(Document images with source code)
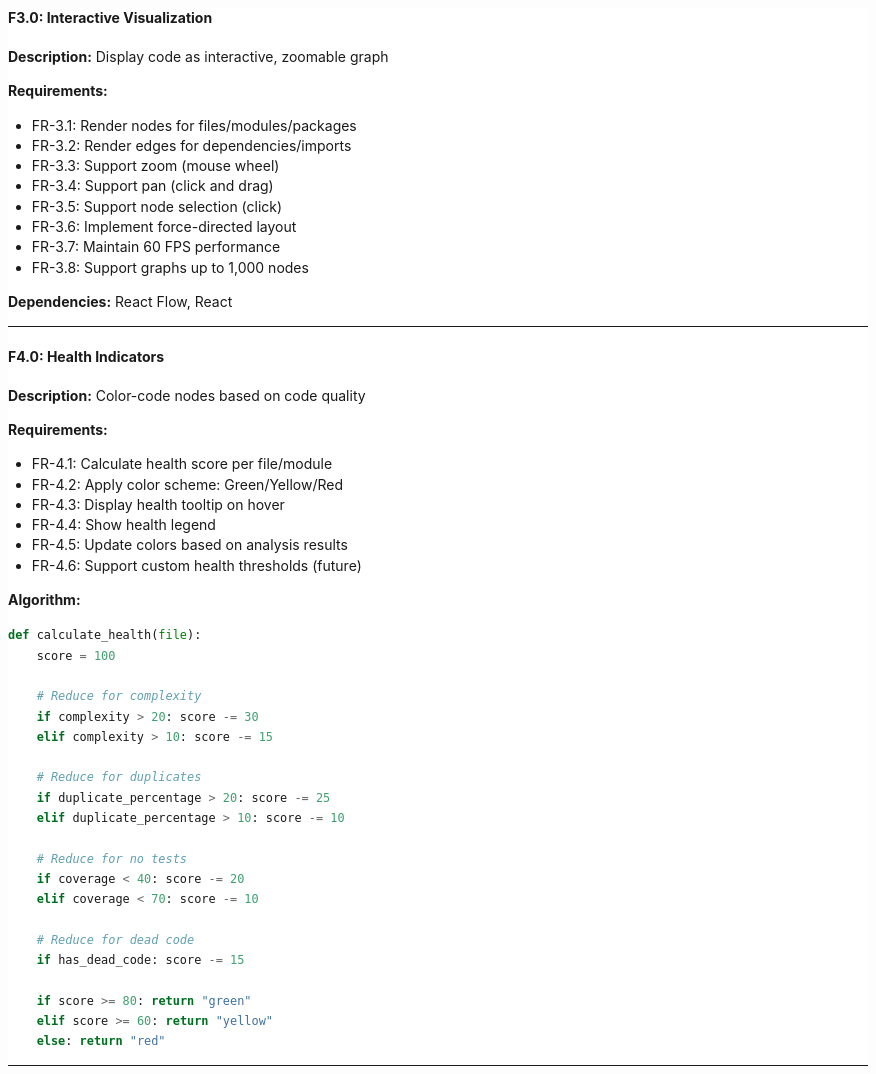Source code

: 
#### F3.0: Interactive Visualization
**Description:** Display code as interactive, zoomable graph

**Requirements:**
- FR-3.1: Render nodes for files/modules/packages
- FR-3.2: Render edges for dependencies/imports
- FR-3.3: Support zoom (mouse wheel)
- FR-3.4: Support pan (click and drag)
- FR-3.5: Support node selection (click)
- FR-3.6: Implement force-directed layout
- FR-3.7: Maintain 60 FPS performance
- FR-3.8: Support graphs up to 1,000 nodes

**Dependencies:** React Flow, React

---

#### F4.0: Health Indicators
**Description:** Color-code nodes based on code quality

**Requirements:**
- FR-4.1: Calculate health score per file/module
- FR-4.2: Apply color scheme: Green/Yellow/Red
- FR-4.3: Display health tooltip on hover
- FR-4.4: Show health legend
- FR-4.5: Update colors based on analysis results
- FR-4.6: Support custom health thresholds (future)

**Algorithm:**
```python
def calculate_health(file):
    score = 100
    
    # Reduce for complexity
    if complexity > 20: score -= 30
    elif complexity > 10: score -= 15
    
    # Reduce for duplicates
    if duplicate_percentage > 20: score -= 25
    elif duplicate_percentage > 10: score -= 10
    
    # Reduce for no tests
    if coverage < 40: score -= 20
    elif coverage < 70: score -= 10
    
    # Reduce for dead code
    if has_dead_code: score -= 15
    
    if score >= 80: return "green"
    elif score >= 60: return "yellow"
    else: return "red"
```

---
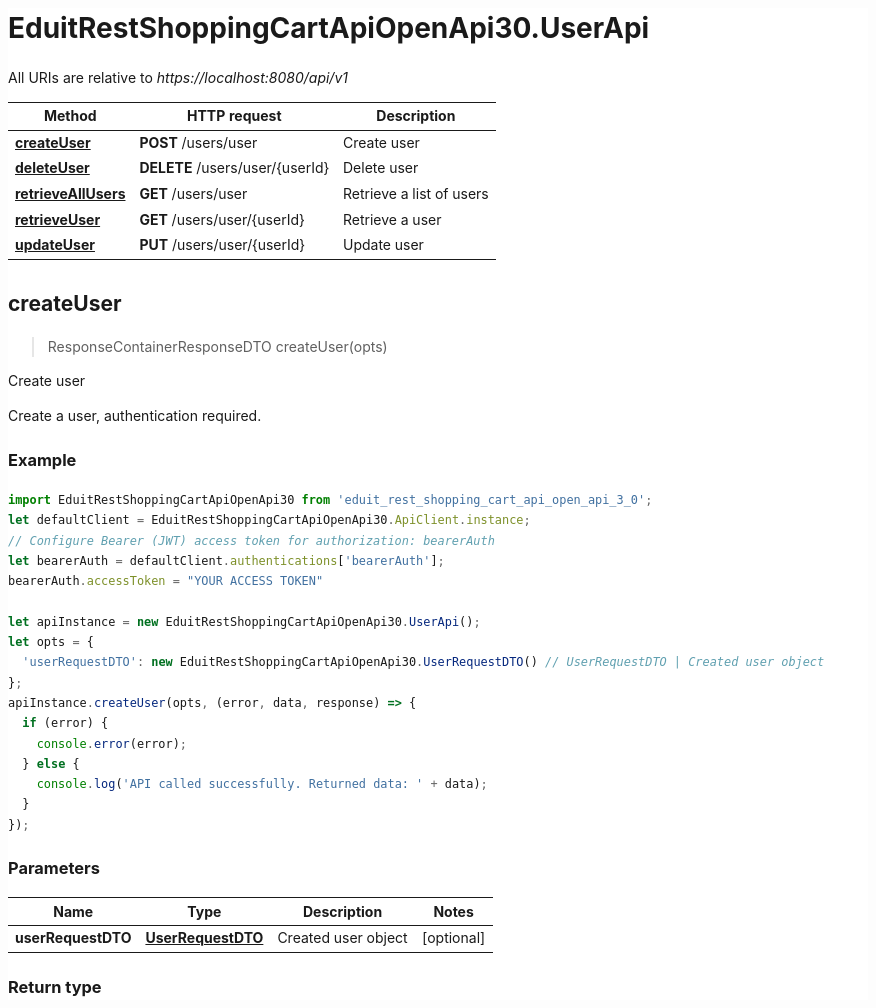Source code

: # EduitRestShoppingCartApiOpenApi30.UserApi

All URIs are relative to *https://localhost:8080/api/v1*

Method | HTTP request | Description
------------- | ------------- | -------------
[**createUser**](UserApi.md#createUser) | **POST** /users/user | Create user
[**deleteUser**](UserApi.md#deleteUser) | **DELETE** /users/user/{userId} | Delete user
[**retrieveAllUsers**](UserApi.md#retrieveAllUsers) | **GET** /users/user | Retrieve a list of users
[**retrieveUser**](UserApi.md#retrieveUser) | **GET** /users/user/{userId} | Retrieve a user
[**updateUser**](UserApi.md#updateUser) | **PUT** /users/user/{userId} | Update user



## createUser

> ResponseContainerResponseDTO createUser(opts)

Create user

Create a user, authentication required.

### Example

```javascript
import EduitRestShoppingCartApiOpenApi30 from 'eduit_rest_shopping_cart_api_open_api_3_0';
let defaultClient = EduitRestShoppingCartApiOpenApi30.ApiClient.instance;
// Configure Bearer (JWT) access token for authorization: bearerAuth
let bearerAuth = defaultClient.authentications['bearerAuth'];
bearerAuth.accessToken = "YOUR ACCESS TOKEN"

let apiInstance = new EduitRestShoppingCartApiOpenApi30.UserApi();
let opts = {
  'userRequestDTO': new EduitRestShoppingCartApiOpenApi30.UserRequestDTO() // UserRequestDTO | Created user object
};
apiInstance.createUser(opts, (error, data, response) => {
  if (error) {
    console.error(error);
  } else {
    console.log('API called successfully. Returned data: ' + data);
  }
});
```

### Parameters


Name | Type | Description  | Notes
------------- | ------------- | ------------- | -------------
 **userRequestDTO** | [**UserRequestDTO**](UserRequestDTO.md)| Created user object | [optional] 

### Return type
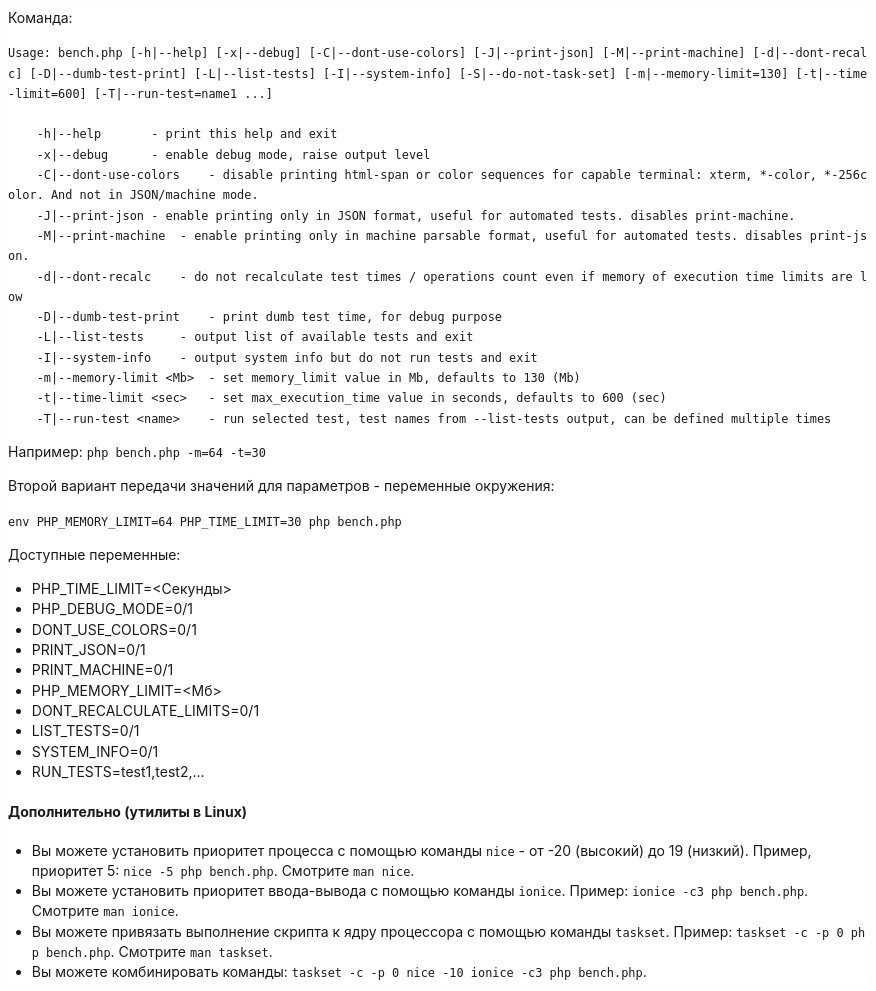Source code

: Команда:
```
Usage: bench.php [-h|--help] [-x|--debug] [-C|--dont-use-colors] [-J|--print-json] [-M|--print-machine] [-d|--dont-recalc] [-D|--dumb-test-print] [-L|--list-tests] [-I|--system-info] [-S|--do-not-task-set] [-m|--memory-limit=130] [-t|--time-limit=600] [-T|--run-test=name1 ...]

	-h|--help		- print this help and exit
	-x|--debug		- enable debug mode, raise output level
	-C|--dont-use-colors	- disable printing html-span or color sequences for capable terminal: xterm, *-color, *-256color. And not in JSON/machine mode.
	-J|--print-json	- enable printing only in JSON format, useful for automated tests. disables print-machine.
	-M|--print-machine	- enable printing only in machine parsable format, useful for automated tests. disables print-json.
	-d|--dont-recalc	- do not recalculate test times / operations count even if memory of execution time limits are low
	-D|--dumb-test-print	- print dumb test time, for debug purpose
	-L|--list-tests		- output list of available tests and exit
	-I|--system-info	- output system info but do not run tests and exit
	-m|--memory-limit <Mb>	- set memory_limit value in Mb, defaults to 130 (Mb)
	-t|--time-limit <sec>	- set max_execution_time value in seconds, defaults to 600 (sec)
	-T|--run-test <name>	- run selected test, test names from --list-tests output, can be defined multiple times
```
Например: `php bench.php -m=64 -t=30`

Второй вариант передачи значений для параметров - переменные окружения:
```
env PHP_MEMORY_LIMIT=64 PHP_TIME_LIMIT=30 php bench.php
```

Доступные переменные:

- PHP_TIME_LIMIT=<Секунды>
- PHP_DEBUG_MODE=0/1
- DONT_USE_COLORS=0/1
- PRINT_JSON=0/1
- PRINT_MACHINE=0/1
- PHP_MEMORY_LIMIT=<Мб>
- DONT_RECALCULATE_LIMITS=0/1
- LIST_TESTS=0/1
- SYSTEM_INFO=0/1
- RUN_TESTS=test1,test2,...

#### Дополнительно (утилиты в Linux)

- Вы можете установить приоритет процесса с помощью команды `nice` - от -20 (высокий) до 19 (низкий). Пример, приоритет 5: `nice -5 php bench.php`. Смотрите `man nice`.
- Вы можете установить приоритет ввода-вывода с помощью команды `ionice`. Пример: `ionice -c3 php bench.php`. Смотрите `man ionice`.
- Вы можете привязать выполнение скрипта к ядру процессора с помощью команды `taskset`. Пример: `taskset -c -p 0 php bench.php`. Смотрите `man taskset`.
- Вы можете комбинировать команды: `taskset -c -p 0 nice -10 ionice -c3 php bench.php`.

**EXERCISE GOAL:** Across all the entries above, how many lines hold the word "opts"? Answer with the number only.

**COMPLETED TASK:** 3